Dr. Mammen: I have not seen PML with Rituxan in myositis patients, but we do warn patients about the possibility.
TMA Member: I was diagnosed in 2006 with DM. I have been through Prednisone, IVIG, and Rituxan treatments. But none of them have made me feel better or stronger. My Rheumatologist says that my DM is always smoldering under the surface. What new treatments are on the horizon?
Dr. Mammen: How about some old ones: methotrexate or azathioprine for example.
TMA Member: Hello, I am Sandra from Belgium, my mother Marie-Rose has been diagnosed with Inflammatory Polymyositis in 2009. She has received the following treatments:- methotrexate intramuscular 20 mg/week – 2 injections per week for 10 weeks – no improvement- immunoglobulines intravenous 2 g/kg (500 mg/kg, 4 days, monthly) + Solumedrol intravenous (15 mg/kg =750 mg 3 days), + Medrol 32 mg/day. light improvement at the beginning (first month) and then no more improvement.

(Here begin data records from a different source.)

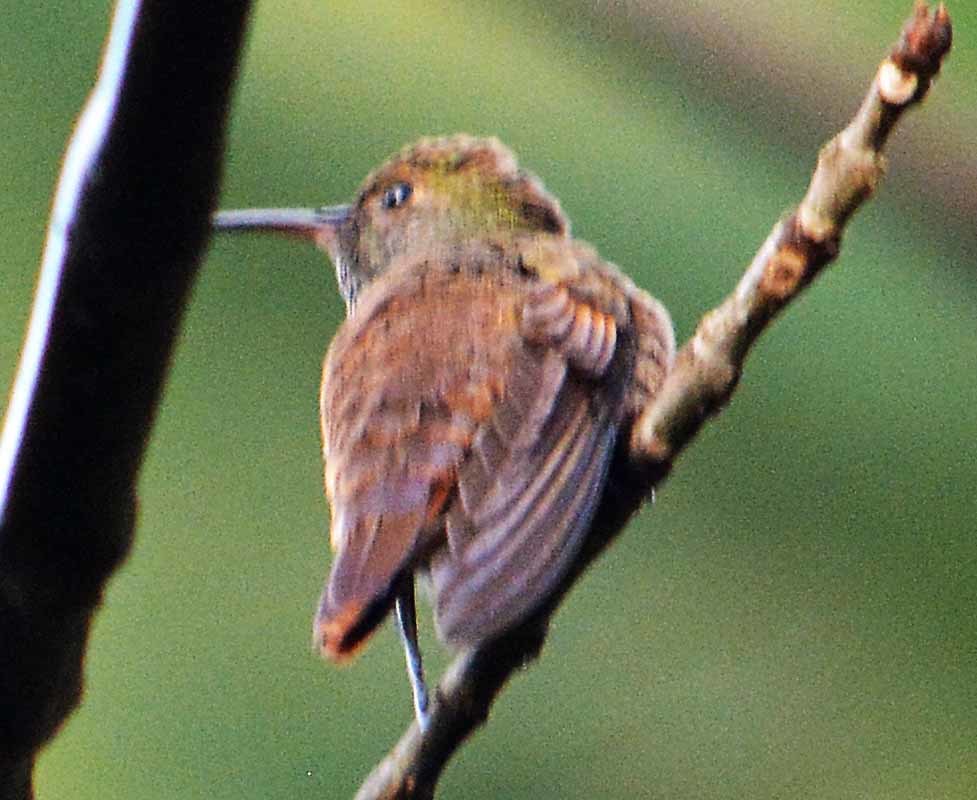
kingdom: Animalia
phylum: Chordata
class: Aves
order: Apodiformes
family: Trochilidae
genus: Saucerottia
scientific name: Saucerottia beryllina
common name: Berylline hummingbird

She received 7 months of IVIG treatment until Oct 2012. No positive conclusion. – Azathioprine 75 to 150mg oral from March 2012 till April 2013. No positive conclusion- Cyclosporine 200 mg November 2012 – she showed intolerance to it (oral) – Rituximab 1 g + 1g intravenous in December 2012 – she showed no improvement after 5 month – this was not repeated. CK levels are around 350. She decreased the Medrol to 10 mg / day for the side effect of taking corticoides so much time. The doctor from Belgium derived her to Paris in order to make another biopsy. She is very weak and her weight is 49 kg today. Thank you for your comments on her case.
Dr. Mammen: They should stongly consider that she has IBM. Make sure an experienced neuromuscular doctor checks for wrist flexor and distal finger flexor weakness (classic signs of IBM rarely seen in PM).
TMA Member: Polymyositis w/ILD, Jo-1 antibody. Acute attack with pneumonia, 4/2005. Tried all meds including, methotrexate, rituxin, IGG, cellcept, etc. been on tacrolimus and prednisone for over two years. Prednisone can’t stay below 15mg w/o flare ups. Ck measures flares along with changes I feel. Prednisone has been constant for the entire time from 60 to 12.5. Currently tapering again after flare. Lungs at 44% and declining. Is there anything left to try? Doctor does not see Acthar as a good choice. Thank you.
Dr. Mammen: This is a very tough situation – requires a lengthy evaluation and discussion between you, an experienced pulmonologist, and an experienced myositis doctor. Recommend going to a center that offers this (Hopkins..?)
Aisha Morrow, TMA: This concludes today’s discussion. TMA would like to extend a special thank you to Dr. Andrew Mammen for taking the time from his busy schedule to answer your questions. Thanks to all the members who participated.
Dr. Mammen: Thanks for having me! Dr. Mammen.